• _EXERCISE PROMPT_: How many lines in the records below include "SESSION"? Answer with the number only.

• _EXTRACTED MATERIAL_:
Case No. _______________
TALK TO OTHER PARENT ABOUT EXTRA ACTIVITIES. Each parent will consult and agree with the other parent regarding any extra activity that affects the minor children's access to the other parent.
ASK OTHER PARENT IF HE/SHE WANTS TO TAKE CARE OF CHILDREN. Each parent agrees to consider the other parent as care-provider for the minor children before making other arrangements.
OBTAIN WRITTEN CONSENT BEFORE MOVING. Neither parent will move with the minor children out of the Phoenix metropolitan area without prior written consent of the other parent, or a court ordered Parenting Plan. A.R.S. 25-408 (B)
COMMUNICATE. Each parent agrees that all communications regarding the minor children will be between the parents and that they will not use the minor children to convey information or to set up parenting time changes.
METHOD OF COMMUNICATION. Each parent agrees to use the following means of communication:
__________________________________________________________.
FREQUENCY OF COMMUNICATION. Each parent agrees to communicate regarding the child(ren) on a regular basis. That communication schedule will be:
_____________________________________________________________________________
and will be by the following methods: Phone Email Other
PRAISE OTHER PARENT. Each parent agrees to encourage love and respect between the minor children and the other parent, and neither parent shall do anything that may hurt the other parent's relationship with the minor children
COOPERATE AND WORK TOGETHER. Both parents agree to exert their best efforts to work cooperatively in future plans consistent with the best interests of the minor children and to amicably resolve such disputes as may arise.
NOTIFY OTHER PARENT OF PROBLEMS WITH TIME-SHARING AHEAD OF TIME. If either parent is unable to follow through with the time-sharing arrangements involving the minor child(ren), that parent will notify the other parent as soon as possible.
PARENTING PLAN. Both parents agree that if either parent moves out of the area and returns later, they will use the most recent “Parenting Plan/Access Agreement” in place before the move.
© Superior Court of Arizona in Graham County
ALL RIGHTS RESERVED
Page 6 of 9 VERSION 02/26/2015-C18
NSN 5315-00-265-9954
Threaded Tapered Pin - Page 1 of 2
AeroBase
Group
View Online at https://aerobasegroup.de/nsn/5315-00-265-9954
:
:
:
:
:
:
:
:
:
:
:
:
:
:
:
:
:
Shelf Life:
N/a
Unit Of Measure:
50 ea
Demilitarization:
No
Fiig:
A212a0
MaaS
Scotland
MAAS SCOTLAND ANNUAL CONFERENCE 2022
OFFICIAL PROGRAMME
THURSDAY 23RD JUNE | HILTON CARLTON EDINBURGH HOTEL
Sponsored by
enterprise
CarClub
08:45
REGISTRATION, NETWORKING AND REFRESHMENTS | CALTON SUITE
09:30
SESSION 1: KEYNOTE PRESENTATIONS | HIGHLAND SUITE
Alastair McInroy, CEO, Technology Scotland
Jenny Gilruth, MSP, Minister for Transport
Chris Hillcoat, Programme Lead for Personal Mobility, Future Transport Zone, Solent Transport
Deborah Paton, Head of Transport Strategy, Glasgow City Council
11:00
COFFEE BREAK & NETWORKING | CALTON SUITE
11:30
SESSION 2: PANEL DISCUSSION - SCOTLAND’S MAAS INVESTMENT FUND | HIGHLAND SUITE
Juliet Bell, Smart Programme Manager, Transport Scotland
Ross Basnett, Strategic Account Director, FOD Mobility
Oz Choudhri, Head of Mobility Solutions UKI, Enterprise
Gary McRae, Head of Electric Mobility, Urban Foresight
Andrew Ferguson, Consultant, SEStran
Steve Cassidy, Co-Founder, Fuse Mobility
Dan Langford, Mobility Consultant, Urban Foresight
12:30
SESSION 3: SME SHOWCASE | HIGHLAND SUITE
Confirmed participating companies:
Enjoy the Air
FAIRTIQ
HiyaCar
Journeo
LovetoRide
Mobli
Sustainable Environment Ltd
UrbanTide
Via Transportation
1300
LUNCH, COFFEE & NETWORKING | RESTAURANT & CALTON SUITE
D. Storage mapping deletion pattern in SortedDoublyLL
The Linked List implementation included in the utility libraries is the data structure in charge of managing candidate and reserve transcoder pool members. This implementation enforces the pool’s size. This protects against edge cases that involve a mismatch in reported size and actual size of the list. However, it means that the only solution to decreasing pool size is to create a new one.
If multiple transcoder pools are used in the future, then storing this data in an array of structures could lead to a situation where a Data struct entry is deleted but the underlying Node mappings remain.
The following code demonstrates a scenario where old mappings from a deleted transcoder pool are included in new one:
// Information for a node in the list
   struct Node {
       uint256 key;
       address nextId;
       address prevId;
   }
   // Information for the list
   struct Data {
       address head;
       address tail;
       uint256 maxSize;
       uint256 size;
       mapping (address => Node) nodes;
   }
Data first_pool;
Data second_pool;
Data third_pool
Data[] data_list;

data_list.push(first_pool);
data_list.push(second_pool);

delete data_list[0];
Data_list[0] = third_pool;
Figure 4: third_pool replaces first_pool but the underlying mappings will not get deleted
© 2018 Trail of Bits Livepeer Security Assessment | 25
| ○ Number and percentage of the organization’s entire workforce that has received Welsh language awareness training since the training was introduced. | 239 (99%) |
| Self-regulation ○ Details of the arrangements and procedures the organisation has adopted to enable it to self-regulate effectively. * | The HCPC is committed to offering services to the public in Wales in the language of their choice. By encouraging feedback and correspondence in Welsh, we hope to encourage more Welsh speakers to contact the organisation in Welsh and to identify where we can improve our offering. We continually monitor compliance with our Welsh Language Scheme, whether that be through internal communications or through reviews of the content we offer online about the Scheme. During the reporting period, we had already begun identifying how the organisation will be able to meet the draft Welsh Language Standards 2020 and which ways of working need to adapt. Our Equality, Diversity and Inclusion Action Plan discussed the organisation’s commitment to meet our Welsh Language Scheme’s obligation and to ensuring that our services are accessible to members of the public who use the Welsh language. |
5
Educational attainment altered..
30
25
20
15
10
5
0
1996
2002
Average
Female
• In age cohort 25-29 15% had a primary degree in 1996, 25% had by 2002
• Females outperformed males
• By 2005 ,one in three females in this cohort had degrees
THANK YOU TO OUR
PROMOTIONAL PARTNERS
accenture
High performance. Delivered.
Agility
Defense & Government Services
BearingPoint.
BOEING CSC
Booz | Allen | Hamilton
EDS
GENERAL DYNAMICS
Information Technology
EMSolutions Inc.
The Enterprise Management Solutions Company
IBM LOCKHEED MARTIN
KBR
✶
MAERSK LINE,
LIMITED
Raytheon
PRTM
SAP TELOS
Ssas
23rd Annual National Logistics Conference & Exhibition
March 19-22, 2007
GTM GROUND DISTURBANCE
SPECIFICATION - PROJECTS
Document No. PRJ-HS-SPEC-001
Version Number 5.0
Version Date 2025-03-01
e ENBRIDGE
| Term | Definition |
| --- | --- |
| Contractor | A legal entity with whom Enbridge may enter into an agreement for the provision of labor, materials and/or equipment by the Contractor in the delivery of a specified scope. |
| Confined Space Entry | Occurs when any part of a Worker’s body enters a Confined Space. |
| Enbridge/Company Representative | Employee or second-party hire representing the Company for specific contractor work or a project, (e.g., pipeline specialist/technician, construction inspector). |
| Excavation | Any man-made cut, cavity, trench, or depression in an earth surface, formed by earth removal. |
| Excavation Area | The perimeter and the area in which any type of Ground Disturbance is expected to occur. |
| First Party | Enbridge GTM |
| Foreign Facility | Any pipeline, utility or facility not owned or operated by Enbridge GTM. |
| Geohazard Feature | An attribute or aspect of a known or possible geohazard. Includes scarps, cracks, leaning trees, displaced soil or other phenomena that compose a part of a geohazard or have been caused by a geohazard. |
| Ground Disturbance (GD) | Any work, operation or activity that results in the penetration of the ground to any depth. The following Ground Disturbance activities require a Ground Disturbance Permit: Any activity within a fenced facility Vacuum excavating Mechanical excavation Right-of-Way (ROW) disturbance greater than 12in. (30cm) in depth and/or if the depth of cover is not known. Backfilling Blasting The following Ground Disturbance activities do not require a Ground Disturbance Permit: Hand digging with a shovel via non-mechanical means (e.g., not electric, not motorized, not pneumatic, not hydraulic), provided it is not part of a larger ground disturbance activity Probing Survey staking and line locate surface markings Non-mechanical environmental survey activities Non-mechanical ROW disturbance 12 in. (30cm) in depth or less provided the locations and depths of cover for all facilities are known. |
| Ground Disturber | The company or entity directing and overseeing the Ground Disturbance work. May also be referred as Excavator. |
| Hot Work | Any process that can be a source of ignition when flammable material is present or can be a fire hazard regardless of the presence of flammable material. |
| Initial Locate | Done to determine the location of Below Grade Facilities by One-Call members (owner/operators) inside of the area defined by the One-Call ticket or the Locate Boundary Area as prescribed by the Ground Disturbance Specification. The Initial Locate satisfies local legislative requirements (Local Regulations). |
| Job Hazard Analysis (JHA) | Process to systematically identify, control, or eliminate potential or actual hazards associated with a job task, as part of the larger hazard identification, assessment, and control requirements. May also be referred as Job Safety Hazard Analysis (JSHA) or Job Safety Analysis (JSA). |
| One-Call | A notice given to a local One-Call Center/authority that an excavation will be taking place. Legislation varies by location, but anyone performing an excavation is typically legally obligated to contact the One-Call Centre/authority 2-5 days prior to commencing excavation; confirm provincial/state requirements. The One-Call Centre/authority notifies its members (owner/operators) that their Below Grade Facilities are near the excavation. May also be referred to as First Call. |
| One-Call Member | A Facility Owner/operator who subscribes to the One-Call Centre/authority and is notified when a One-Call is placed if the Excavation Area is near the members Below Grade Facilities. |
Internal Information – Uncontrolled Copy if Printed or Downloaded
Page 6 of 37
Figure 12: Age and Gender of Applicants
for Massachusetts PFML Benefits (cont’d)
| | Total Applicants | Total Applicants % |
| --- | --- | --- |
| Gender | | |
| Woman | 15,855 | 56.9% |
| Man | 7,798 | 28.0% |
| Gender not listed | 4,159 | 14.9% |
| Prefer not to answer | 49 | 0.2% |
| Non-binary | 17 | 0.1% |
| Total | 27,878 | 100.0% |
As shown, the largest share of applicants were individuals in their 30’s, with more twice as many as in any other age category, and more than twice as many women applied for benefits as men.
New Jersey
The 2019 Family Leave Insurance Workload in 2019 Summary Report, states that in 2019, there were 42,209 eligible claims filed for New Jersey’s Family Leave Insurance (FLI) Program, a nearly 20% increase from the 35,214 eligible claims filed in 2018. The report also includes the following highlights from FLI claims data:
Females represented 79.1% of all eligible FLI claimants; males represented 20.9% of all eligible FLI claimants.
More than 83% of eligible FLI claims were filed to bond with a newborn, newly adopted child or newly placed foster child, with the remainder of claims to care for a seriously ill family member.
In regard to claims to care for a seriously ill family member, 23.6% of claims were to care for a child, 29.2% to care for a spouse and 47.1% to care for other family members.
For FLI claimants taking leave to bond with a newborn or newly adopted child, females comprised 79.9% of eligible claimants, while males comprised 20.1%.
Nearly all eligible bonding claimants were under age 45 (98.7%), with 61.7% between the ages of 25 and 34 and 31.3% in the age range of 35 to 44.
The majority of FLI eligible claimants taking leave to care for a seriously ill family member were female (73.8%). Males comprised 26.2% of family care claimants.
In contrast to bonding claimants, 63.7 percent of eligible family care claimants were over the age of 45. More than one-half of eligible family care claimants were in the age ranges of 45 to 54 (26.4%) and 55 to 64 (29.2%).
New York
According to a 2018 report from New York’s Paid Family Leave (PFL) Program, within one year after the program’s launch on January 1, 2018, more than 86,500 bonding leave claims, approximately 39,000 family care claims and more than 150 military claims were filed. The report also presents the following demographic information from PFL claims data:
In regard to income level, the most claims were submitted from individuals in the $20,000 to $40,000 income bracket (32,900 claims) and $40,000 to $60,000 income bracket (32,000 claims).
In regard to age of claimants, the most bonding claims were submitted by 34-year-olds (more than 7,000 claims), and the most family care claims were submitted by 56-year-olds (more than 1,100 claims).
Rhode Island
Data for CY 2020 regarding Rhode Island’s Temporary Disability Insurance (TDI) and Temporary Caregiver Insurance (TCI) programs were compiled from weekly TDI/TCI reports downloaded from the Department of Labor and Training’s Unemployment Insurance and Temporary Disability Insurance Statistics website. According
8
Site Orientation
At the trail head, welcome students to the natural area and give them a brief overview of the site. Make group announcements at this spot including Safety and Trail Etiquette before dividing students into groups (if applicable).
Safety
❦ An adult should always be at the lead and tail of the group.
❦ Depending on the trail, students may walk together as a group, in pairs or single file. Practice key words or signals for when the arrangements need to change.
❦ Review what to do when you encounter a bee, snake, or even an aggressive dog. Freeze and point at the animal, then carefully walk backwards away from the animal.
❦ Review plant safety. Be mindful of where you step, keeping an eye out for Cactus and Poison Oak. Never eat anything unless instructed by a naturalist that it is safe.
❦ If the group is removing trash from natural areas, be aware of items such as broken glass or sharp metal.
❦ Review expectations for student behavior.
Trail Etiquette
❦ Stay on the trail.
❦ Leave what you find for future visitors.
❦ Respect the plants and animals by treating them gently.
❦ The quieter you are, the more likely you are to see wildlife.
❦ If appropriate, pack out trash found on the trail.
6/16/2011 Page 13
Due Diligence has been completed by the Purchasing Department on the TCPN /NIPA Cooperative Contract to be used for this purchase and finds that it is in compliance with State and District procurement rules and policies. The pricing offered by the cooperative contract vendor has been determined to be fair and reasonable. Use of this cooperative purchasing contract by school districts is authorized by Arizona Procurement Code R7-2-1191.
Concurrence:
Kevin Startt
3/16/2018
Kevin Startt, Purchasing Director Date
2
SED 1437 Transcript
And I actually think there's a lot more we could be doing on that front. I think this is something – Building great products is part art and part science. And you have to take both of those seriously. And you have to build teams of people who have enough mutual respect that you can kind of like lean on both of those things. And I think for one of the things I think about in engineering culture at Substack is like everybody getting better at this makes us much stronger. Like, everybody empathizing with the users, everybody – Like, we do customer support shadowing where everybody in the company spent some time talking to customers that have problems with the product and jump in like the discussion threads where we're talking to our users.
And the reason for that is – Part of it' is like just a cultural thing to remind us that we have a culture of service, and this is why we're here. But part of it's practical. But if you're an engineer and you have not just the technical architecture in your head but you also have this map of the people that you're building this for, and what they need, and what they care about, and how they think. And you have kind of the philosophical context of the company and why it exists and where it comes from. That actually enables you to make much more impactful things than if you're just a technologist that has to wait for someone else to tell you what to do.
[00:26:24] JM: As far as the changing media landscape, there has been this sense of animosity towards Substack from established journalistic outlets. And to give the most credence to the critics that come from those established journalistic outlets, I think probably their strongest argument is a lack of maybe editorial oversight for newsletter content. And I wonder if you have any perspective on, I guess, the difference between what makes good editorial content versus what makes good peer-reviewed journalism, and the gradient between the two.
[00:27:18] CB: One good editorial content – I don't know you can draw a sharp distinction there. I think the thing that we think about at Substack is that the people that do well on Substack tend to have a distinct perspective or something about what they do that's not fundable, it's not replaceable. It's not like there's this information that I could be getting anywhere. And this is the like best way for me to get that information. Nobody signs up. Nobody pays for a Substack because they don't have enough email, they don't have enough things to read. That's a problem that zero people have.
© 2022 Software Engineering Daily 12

• _TASK RESPONSE_: 3